== Problem 1 ==
In the Double H Ranch article, rewrite the passage starting at "The Double H offers" and ending at "physically and emotionally.", replacing "carefree play" with "unstructured play".
== Problem 2 ==
According to the Double H Ranch article, on what date did Double H Ranch open?
== Problem 3 ==
Continue the Double H Ranch article from its final sentence.

== Extract ==
++++++++
- Interactive map of Double "H" Ranch
- Coordinates: 43°22′30″N 73°47′20″W﻿ / ﻿43.375069°N 73.788811°W
- Owner: Charles R. Wood & Paul Newman ceo = Alison Wilcox
- Established: 1992
- Website: www.doublehranch.org

= Double "H" Ranch =

The Double H Ranch, co-founded in 1992 by Charles R. Wood and Paul Newman, provides specialized programs and year-round support for children and their families dealing with life-threatening illnesses. The Ranch's purpose is to enrich their lives and provide camp experiences that are memorable, exciting, fun, empowering, physically safe and medically sound.

==History==
Founded by Paul Newman and Charles R. Wood, Double H Ranch opened on July 4th, 1993. The camp was originally founded as the Hidden Valley "Dude" Ranch in 1939, acting as the largest dude ranch in the Adirondack Mountains until its closure. The property was sold to Charles R. Wood and Paul Newman through auction in 1991. Due to the preexisting structures on the property, the property only required renovations to create a medically safe camp for children.

Through the years, Double H Ranch has established many programs for children battling with chronic or life-threatening disabilities or illnesses, including their summer camp, adaptive winter sports program, spring & fall weekend program, and outreach program.

Throughout its history, Double H Ranch has been funded due to the contributions of the Newman's Own Foundation, corporate donations, and the donations of regular people, allowing for every camper to come to camp free of charge. With the creation of Double H Ranch, a network of camps would be founded, later to be known as Seriousfun Children's Network, all supporting the same causes of giving children at a medical disadvantage and their siblings life-changing experiences that they may not get to experience normally, with the goal of providing "health and happiness" to campers, (hence the name Double "H").

==Principles==
A fundamental principle of the camp is that no child should be denied the joys of childhood due to an illness or physical limitation, nor should they be restricted due to a family’s financial situation. Thus, all programs are free of charge. The Double H relies on the support of individuals, corporations, civic organizations and foundations.

The Double H offers activities which essentially define childhood; carefree play, interaction with peers, the expression of creativity through arts, song and sports. Programs allow children with Cancer, Leukemia, Sickle-Cell Anemia, Hemophilia, HIV/AIDS and Neuromuscular impairments the chance to grow both physically and emotionally.
++++++++
== Data items ==
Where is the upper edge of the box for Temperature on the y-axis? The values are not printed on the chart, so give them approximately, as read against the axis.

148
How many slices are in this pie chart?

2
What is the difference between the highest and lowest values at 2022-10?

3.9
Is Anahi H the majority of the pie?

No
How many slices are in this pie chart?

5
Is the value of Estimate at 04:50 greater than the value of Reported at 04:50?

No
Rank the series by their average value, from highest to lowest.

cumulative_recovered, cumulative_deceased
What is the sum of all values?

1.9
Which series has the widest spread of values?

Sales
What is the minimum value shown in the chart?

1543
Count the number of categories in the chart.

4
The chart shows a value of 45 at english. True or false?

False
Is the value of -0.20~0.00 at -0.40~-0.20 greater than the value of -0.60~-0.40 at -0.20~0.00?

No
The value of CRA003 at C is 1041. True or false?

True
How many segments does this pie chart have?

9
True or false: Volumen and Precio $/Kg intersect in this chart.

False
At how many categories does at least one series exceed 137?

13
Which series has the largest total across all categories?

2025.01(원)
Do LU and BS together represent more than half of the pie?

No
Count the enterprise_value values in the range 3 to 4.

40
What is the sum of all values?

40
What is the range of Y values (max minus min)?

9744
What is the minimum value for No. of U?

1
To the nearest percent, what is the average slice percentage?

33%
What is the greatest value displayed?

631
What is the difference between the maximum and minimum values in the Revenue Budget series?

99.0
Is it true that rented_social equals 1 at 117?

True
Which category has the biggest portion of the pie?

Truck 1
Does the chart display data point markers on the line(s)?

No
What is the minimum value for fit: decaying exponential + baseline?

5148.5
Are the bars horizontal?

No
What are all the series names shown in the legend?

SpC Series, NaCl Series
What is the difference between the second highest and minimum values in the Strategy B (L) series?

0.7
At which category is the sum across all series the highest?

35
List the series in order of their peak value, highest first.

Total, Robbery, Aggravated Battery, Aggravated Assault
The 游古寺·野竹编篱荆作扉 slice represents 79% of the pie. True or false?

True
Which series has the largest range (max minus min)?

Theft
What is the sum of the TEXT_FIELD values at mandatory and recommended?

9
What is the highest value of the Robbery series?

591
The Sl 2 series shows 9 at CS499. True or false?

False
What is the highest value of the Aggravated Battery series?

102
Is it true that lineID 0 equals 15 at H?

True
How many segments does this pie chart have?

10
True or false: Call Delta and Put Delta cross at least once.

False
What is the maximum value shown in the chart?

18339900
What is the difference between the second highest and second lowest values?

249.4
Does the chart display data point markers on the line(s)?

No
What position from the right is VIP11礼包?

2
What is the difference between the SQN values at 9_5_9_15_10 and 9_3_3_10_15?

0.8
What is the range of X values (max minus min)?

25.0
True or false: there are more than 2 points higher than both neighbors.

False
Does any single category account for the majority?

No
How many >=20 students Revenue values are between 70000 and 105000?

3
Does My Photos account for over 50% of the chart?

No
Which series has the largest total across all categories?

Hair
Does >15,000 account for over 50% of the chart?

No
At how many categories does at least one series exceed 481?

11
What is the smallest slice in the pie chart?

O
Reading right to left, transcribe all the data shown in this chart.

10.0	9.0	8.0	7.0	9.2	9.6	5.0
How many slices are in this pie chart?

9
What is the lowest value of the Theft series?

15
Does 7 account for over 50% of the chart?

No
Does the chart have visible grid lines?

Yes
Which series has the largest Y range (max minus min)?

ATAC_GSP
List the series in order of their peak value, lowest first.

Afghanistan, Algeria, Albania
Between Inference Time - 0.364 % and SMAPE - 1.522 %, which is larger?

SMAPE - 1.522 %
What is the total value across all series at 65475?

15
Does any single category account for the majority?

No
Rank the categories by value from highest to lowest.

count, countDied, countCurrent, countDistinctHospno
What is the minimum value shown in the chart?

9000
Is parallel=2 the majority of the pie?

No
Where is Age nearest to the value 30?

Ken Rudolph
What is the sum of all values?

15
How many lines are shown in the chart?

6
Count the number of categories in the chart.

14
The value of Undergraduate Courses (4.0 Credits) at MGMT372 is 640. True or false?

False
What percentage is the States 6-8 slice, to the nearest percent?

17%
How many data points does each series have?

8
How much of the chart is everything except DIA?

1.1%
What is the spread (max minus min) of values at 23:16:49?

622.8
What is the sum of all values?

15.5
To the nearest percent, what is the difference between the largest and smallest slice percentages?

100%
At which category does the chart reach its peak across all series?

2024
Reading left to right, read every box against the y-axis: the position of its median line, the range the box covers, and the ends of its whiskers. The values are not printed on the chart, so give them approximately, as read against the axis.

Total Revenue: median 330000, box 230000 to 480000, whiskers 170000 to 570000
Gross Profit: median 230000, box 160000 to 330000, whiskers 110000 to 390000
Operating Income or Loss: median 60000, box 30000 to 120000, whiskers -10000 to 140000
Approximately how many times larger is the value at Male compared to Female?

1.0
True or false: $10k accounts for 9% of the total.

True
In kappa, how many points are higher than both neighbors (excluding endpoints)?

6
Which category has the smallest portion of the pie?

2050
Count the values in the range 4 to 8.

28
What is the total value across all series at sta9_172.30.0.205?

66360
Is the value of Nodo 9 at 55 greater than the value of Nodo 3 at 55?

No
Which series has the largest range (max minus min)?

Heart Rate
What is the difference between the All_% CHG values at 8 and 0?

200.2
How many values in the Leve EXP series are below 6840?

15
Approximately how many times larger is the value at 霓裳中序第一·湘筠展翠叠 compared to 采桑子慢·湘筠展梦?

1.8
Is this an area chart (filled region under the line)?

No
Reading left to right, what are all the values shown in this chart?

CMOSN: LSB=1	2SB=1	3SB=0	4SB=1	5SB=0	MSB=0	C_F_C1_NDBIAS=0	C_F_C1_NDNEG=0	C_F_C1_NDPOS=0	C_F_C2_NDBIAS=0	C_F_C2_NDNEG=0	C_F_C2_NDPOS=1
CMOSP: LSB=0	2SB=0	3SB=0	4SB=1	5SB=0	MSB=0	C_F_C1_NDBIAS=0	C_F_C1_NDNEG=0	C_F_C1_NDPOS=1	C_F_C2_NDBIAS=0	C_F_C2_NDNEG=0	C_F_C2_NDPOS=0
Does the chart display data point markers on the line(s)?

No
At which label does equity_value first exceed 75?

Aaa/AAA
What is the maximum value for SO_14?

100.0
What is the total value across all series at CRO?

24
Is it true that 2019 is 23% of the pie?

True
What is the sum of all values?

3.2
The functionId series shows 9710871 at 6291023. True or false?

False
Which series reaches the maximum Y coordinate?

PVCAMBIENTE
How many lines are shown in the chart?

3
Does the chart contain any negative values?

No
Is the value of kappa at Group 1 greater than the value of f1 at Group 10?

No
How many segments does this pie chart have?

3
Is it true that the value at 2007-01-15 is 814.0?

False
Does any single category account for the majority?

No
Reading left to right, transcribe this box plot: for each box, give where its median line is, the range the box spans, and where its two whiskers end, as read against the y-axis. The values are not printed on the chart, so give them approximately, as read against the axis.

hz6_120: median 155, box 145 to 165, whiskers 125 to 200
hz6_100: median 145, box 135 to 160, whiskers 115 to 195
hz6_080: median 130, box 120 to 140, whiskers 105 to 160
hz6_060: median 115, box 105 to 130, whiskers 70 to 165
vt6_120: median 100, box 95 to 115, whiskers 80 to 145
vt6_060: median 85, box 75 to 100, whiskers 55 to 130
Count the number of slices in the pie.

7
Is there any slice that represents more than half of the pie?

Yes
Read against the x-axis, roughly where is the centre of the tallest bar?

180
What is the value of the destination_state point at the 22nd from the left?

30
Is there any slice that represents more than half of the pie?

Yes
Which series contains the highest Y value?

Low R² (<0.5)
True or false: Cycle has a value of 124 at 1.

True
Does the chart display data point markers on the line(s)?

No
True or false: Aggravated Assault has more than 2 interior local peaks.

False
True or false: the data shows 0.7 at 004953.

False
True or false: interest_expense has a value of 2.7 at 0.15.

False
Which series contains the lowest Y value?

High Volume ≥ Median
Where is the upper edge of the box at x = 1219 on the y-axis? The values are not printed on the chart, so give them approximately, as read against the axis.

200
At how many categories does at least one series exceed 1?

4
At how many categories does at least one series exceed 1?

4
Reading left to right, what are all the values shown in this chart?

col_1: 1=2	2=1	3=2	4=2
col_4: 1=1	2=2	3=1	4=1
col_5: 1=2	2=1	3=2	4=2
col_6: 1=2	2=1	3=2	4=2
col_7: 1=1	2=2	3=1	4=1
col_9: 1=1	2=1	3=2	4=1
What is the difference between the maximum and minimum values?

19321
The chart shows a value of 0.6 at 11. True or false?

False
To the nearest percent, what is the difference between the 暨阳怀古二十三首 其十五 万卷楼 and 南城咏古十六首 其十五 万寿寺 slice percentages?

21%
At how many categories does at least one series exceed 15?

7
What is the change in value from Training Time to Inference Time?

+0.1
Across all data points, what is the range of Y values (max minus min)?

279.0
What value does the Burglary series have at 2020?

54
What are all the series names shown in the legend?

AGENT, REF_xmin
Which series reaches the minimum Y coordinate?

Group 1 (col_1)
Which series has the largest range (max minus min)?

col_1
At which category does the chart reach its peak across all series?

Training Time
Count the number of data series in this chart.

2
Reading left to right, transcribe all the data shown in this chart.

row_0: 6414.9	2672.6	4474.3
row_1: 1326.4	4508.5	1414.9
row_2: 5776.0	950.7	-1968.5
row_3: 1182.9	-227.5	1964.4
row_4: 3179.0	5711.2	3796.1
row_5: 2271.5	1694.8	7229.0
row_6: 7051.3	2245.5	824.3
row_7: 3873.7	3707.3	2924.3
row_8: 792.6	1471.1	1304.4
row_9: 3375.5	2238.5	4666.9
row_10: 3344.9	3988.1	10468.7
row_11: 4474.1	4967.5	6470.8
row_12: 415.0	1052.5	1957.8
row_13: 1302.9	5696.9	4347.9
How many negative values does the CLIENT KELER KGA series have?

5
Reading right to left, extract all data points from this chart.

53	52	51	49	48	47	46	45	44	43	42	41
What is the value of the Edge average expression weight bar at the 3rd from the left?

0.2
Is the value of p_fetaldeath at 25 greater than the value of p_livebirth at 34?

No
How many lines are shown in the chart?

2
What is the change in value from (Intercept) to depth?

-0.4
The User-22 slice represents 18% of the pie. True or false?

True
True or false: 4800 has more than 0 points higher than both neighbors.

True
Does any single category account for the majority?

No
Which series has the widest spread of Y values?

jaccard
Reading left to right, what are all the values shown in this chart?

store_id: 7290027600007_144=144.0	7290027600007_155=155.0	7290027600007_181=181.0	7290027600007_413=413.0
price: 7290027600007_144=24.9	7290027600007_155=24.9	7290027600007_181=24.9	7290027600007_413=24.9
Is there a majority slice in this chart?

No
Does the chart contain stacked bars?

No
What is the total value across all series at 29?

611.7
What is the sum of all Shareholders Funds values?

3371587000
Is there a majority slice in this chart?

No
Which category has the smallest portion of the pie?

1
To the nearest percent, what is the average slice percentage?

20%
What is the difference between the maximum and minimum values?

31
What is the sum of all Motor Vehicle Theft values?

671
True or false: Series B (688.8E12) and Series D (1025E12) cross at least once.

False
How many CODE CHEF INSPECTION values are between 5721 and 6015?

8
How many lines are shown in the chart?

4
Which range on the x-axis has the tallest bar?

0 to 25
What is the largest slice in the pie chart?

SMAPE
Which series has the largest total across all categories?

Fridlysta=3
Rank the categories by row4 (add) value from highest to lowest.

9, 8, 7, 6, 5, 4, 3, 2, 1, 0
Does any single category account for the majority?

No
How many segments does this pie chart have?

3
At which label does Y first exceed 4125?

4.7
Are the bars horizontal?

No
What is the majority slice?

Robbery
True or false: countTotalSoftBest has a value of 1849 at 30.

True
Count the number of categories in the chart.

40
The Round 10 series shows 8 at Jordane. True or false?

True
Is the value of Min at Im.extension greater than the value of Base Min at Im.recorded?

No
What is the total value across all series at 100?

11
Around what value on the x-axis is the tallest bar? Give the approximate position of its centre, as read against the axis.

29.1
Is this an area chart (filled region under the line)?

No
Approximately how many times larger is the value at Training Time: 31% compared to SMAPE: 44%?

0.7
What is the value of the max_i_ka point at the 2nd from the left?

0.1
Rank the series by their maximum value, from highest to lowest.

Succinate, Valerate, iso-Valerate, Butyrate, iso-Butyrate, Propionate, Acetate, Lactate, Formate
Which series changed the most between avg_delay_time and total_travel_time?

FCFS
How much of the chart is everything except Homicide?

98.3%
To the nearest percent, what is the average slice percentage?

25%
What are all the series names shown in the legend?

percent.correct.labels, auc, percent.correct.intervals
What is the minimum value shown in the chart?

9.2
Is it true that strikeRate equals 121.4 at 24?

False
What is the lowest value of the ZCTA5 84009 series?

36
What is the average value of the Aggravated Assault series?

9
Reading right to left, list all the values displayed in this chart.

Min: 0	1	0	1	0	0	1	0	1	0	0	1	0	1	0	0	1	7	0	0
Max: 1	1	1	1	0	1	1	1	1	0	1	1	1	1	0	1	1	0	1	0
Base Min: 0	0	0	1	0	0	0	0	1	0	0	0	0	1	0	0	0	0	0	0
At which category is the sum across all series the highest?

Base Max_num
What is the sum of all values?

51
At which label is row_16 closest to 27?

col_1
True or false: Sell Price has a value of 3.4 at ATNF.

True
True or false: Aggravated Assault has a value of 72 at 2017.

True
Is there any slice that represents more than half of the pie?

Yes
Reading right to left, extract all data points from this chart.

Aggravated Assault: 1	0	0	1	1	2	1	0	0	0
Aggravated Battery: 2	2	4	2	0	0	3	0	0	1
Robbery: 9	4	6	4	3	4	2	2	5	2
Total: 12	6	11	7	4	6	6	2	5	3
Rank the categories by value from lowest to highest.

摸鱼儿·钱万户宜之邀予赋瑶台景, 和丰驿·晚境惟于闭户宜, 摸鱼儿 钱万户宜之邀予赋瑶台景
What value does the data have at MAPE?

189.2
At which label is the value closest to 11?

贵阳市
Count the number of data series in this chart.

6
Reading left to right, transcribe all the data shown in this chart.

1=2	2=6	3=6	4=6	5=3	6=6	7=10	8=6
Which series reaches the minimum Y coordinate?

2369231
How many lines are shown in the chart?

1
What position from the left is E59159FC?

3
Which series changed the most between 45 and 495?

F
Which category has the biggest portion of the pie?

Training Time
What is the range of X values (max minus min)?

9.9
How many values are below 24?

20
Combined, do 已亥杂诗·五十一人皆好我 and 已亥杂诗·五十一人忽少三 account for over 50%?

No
++++++++
== Written answer 1 ==
The Double H offers activities which essentially define childhood; unstructured play, interaction with peers, the expression of creativity through arts, song and sports. Programs allow children with Cancer, Leukemia, Sickle-Cell Anemia, Hemophilia, HIV/AIDS and Neuromuscular impairments the chance to grow both physically and emotionally.

== Written answer 2 ==
Double H Ranch opened on July 4th, 1993.

== Written answer 3 ==
==Programs==
In the summer camp program, children with life-threatening and debilitating illnesses which prevent them from attending other camps stay for a week in one of the cabins on site. They can participate in activities such as zip lining, fishing, archery, and horseback riding and numerous other activities that are offered. Nurses and medical staff are able to provide all medical care necessary to ensure their safety.

In addition to the summer camp experience, Double H Ranch also offers an Adaptive Winter Sports Program. The Winter Program offers children ages 6–18 with chronic and life-threatening illnesses the opportunity to participate in various winter sports in the beautiful Adirondack Mountains. Activities include alpine and Nordic skiing, as well as snowboarding and snow shoeing.

In keeping with its mission, the Double H also provides the venue for weekends sponsored by a number of family based support programs throughout the year. These weekends serve families coping with HIV/AIDS, cancer, the loss of a child or parent, bleeding disorders, spina bifida, a child with autism, and many more.

The Double H hosts several major events throughout the year to support its programs as well as camper sponsorship fundraising initiatives. The Double H offers numerous volunteer opportunities and corporate sponsorships in support of its campers.

== Notable people ==
Paul Newman is one of the camp's co-founders, along with philanthropist Charles R. Wood. Proceeds from some of Newman's Own products are donated to this and its related camps. NBA Referee Dick Bavetta has had a presence at the camp in the past. Also, actor Liam Aiken has volunteered there as a counselor in the past. In 2014, Robert Irvine from Restaurant: Impossible visited the camp and helped transform and renovate it.